What, exactly, is ‘fit for purpose’?
Paul Finch’s Letter From London: Fitness for purpose is surely about more than structural integrity
The recent James Review on school design prompted a criticism that nowhere did it define what ‘fit for purpose’ meant. This was an interesting criticism, since it raised a general, as well as a specific discussion point, which could apply to any building, structure or organisation.
Indeed the phrase ‘not fit for purpose’ has been applied to subjects as varied as the Home Office, the planning system, the Football Association, any BSF school, hospitals, prisons, and so on. It is a simple smear that is rarely followed up by detailed analysis or explanation as to the nature of the unfitness.
The more you think about the concept, the more elusive it becomes. For example, if we think about the school buildings of Eton College, it would be hard to disagree that they are fit for purpose.
Does that mean that, if a local authority decided that it wanted the same sort of buildings for its new academy, it should follow Eton’s example?

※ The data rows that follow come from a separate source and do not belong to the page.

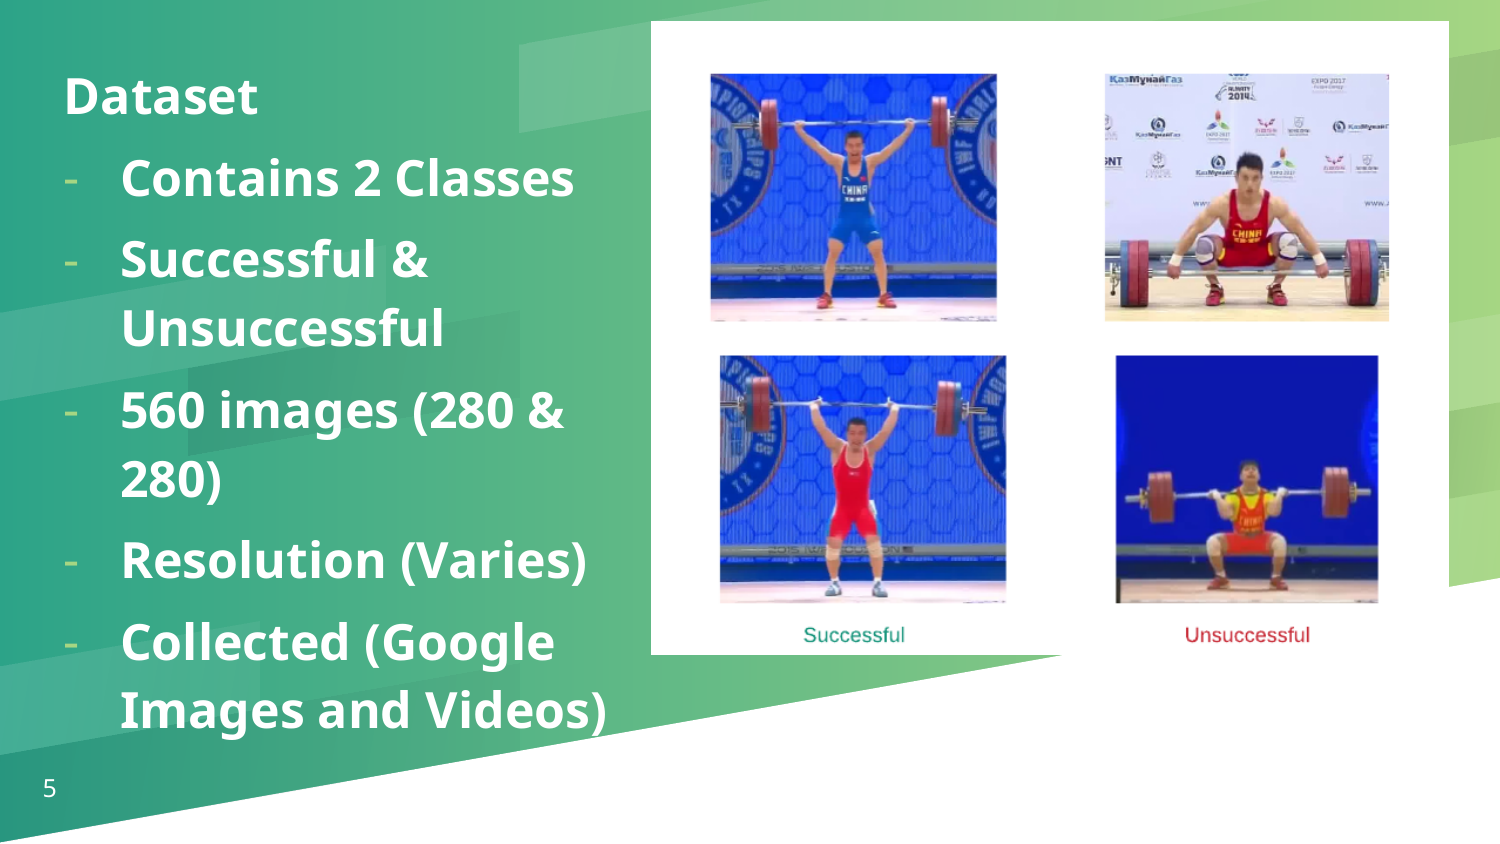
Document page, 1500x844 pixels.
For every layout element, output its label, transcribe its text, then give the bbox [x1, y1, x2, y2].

list Dataset Contains 2 Classes Successful & Unsuccessful 560 images (280 & 280) Resolution (Varies) Collected (Google Images and Videos) [64, 67, 616, 655]
slide_number 5 [42, 766, 122, 807]
picture [651, 21, 1449, 655]
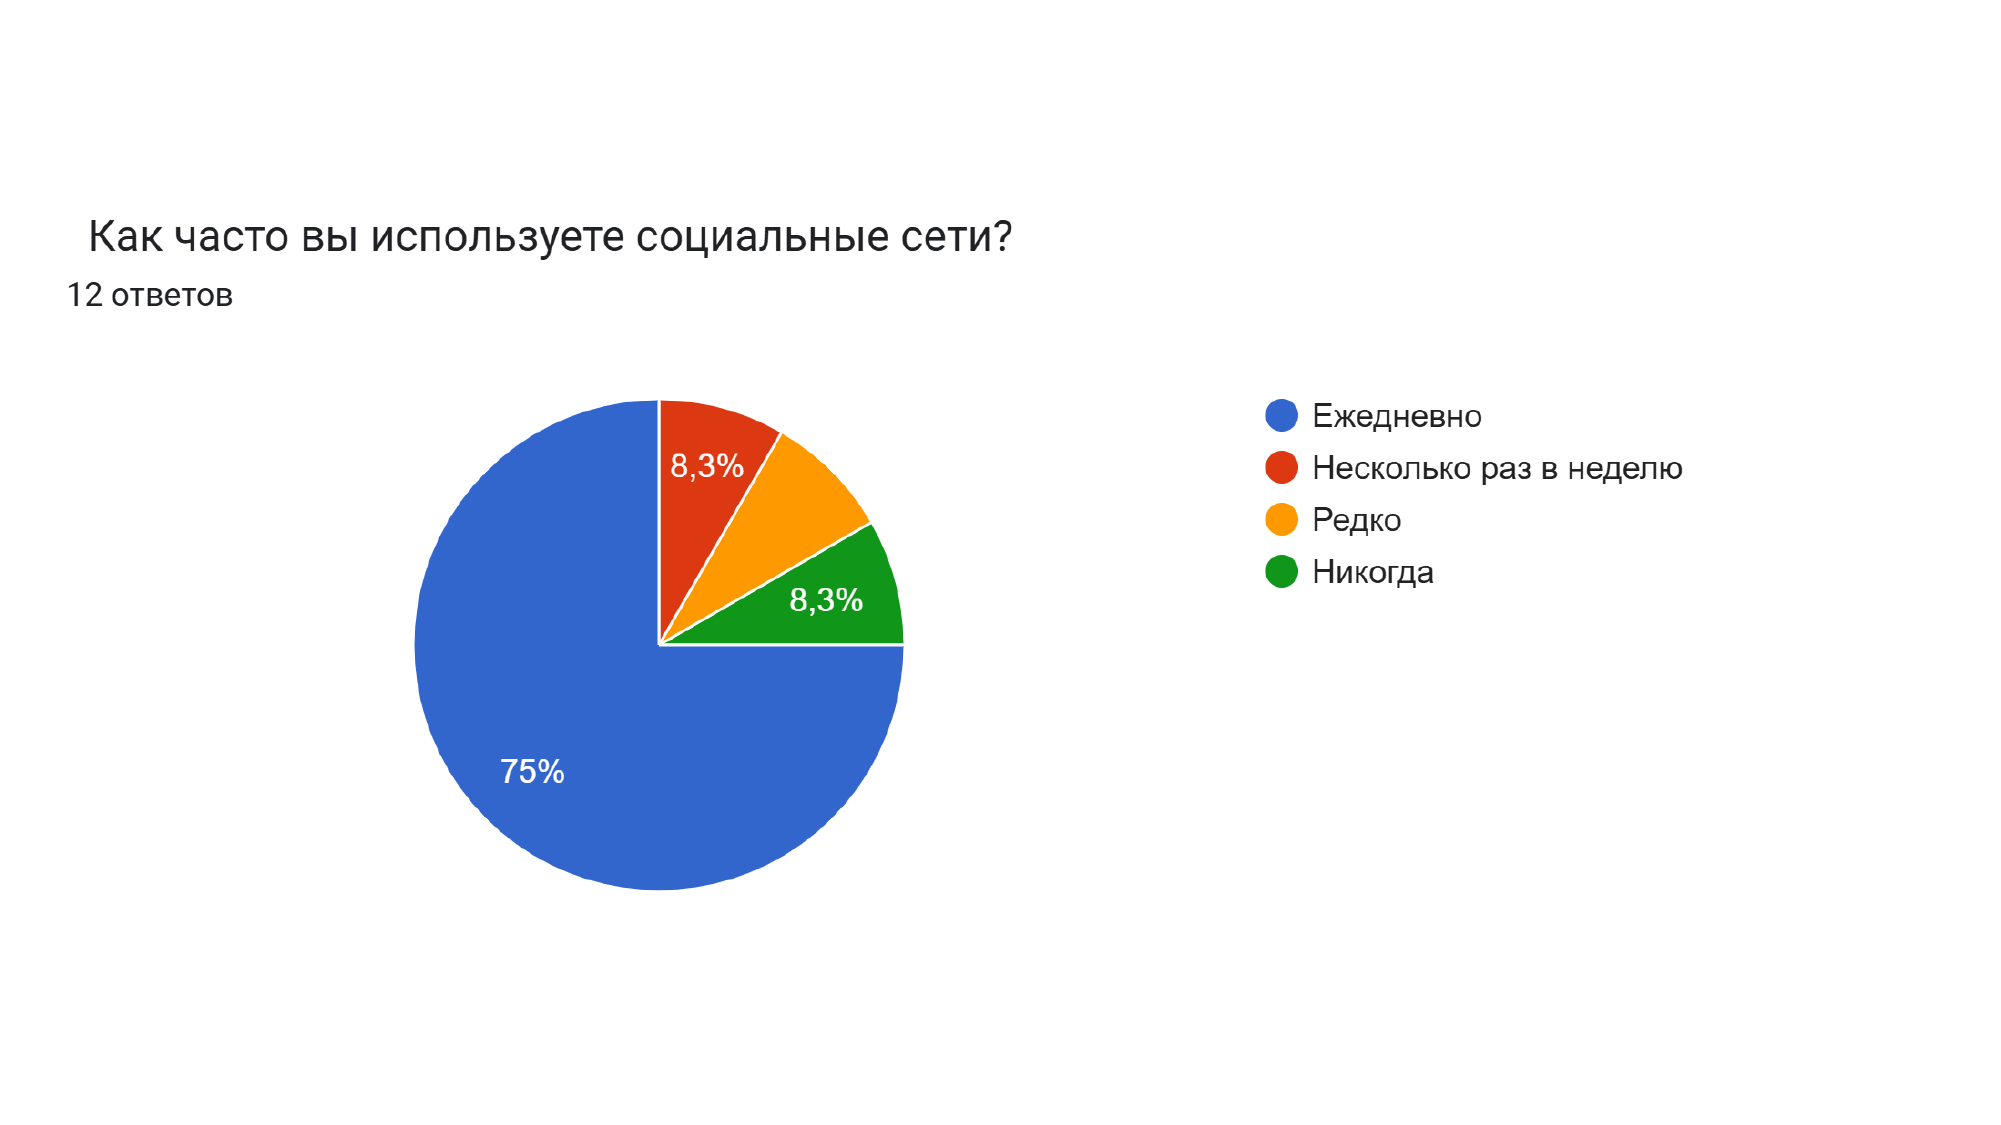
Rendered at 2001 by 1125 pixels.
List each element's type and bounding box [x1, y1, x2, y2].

picture [0, 141, 2000, 984]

It is doubtful that this would be allowed, not because of fitness for purpose reasons, but because the government believes that buildings of a lower quality, space standard and specification would still be fit for purpose, but would cost less money. In other words, the fitness for purpose test is not just about the purpose of the building, but also about procurement. It is a financial test, not one about utility alone.

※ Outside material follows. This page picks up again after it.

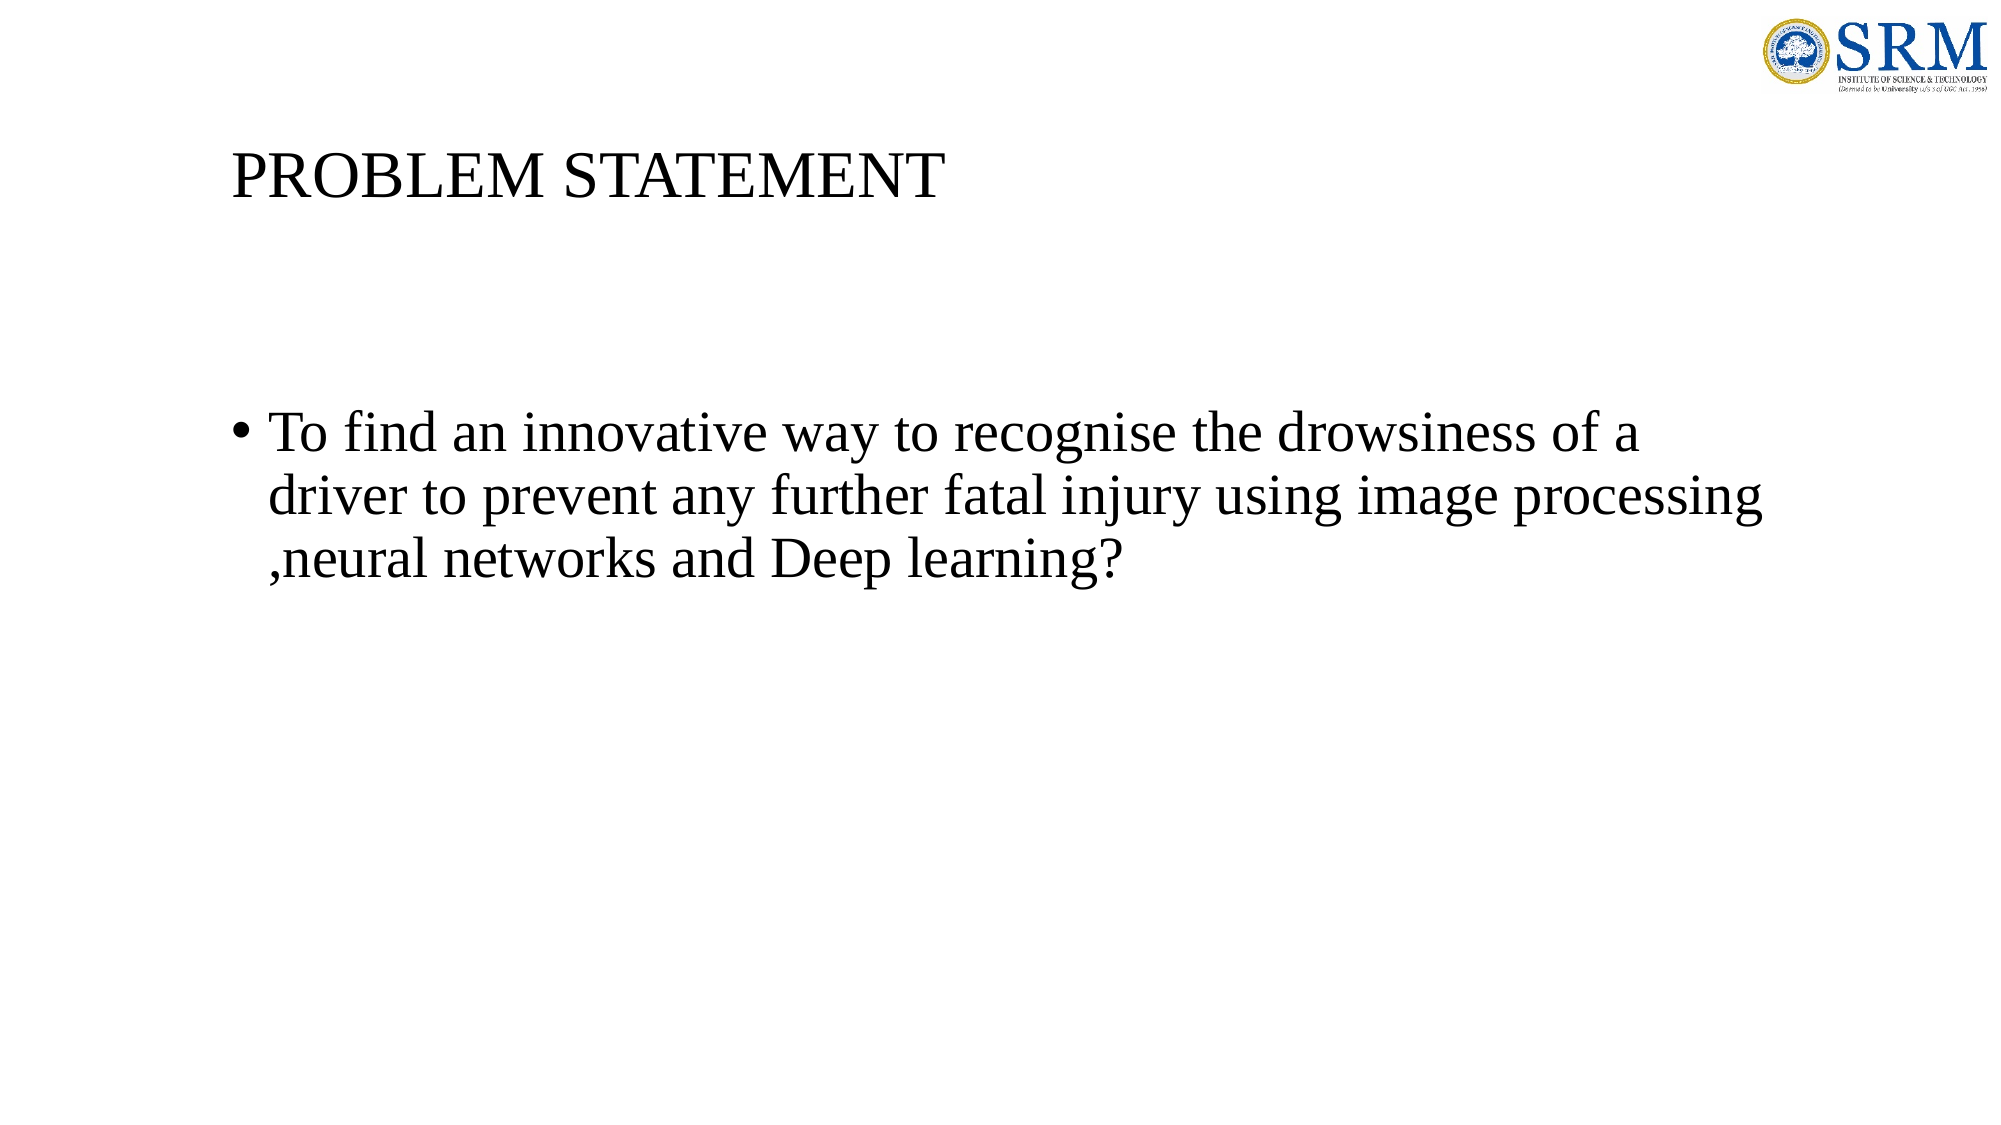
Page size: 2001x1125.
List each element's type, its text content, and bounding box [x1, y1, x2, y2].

title PROBLEM STATEMENT [216, 67, 1942, 285]
picture [1761, 16, 1988, 94]
list To find an innovative way to recognise the drowsiness of a driver to prevent any further fatal injury using image processing ,neural networks and Deep learning? [216, 393, 1794, 985]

The person who has expressed this most succinctly is the government’s construction ‘czar’, Paul Morrell. He makes a distinction between ‘good’ (or, perhaps, ‘really good’) and ‘good enough’.
This begs the question of what the word ‘good’ means; but we must leave that to clever lawyers.

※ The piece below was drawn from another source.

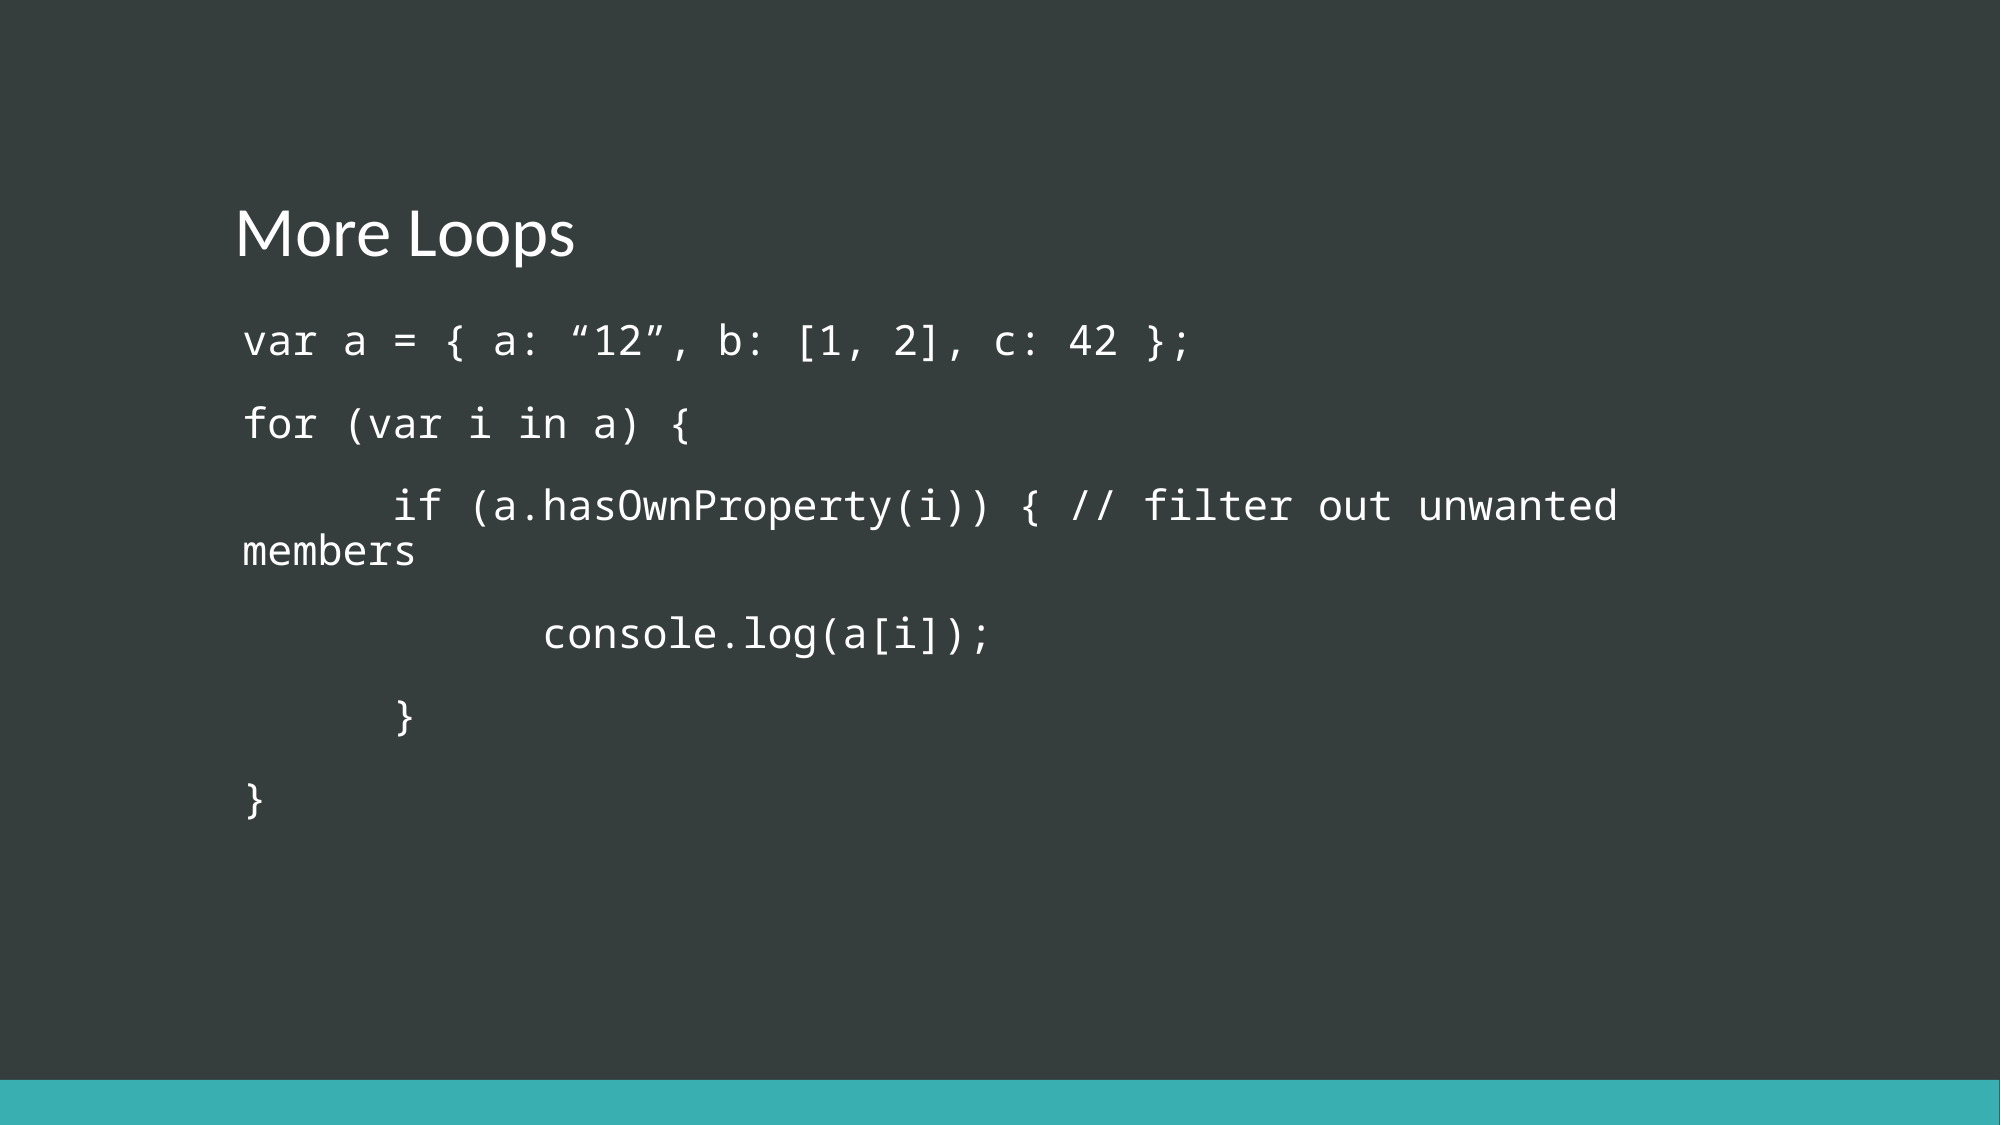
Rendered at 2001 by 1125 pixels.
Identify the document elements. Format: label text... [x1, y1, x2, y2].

I think we know what he means, which is that if a building is good enough to fulfil its proper purposes, then the benefit you will get by making a better building (if it involves significantly increased expenditure) is impossible to justify. The best becomes the enemy of the good.
Some architects have been far too quick to attack Morrell as a kind of quantity surveyor simply trying to cut costs. In reality, his approach is based on defining the desired results of (in this instance) creating a new school. This is important, because the general approach of the building industry, especially where PFI procurement is involved, is to focus on outputs, not outcomes.
As soon as we think about the outcomes, then the question of fitness and purpose can be seen in clearer perspective. It is not enough for a building simply to stand up and not leak. lf it is a school, it needs to help, rather than hinder, the process of teaching and getting the best out of pupils. If it is a hospital, it is about curing patients more quickly. If it is a prison, it is about more than mere incarceration.
You might say that fitness for purpose, in its narrowest sense, is defined by the Building Regulations. In a wider sense it is defined by a mixture of client/public ideology, planning regulation and a broad definition of function. In respect of the latter, it would be perfectly reasonable to expect a new school building to be of a quality which would encourage staff recruitment and retention.
Exactly the same argument was made by Paul Morrell in his British Council for Offices period, when he argued that one powerful justification for design quality (not then a synonym for excessive cost) was the increase in productivity it could bring about, as well as the more prosaic stuff about sick days and staff churn. Marginal improvements in the efficiency of our office stock would have disproportionate outcome benefits.
It is no different for schools, hospitals or homes. You don’t have to go as far as Berthold Lubetkin, who famously remarked that ‘Nothing is too good for ordinary people’, to believe that we have too much around us that is not good enough – let alone really good. Good enough, in the Morrell outcome sense, would be welcome.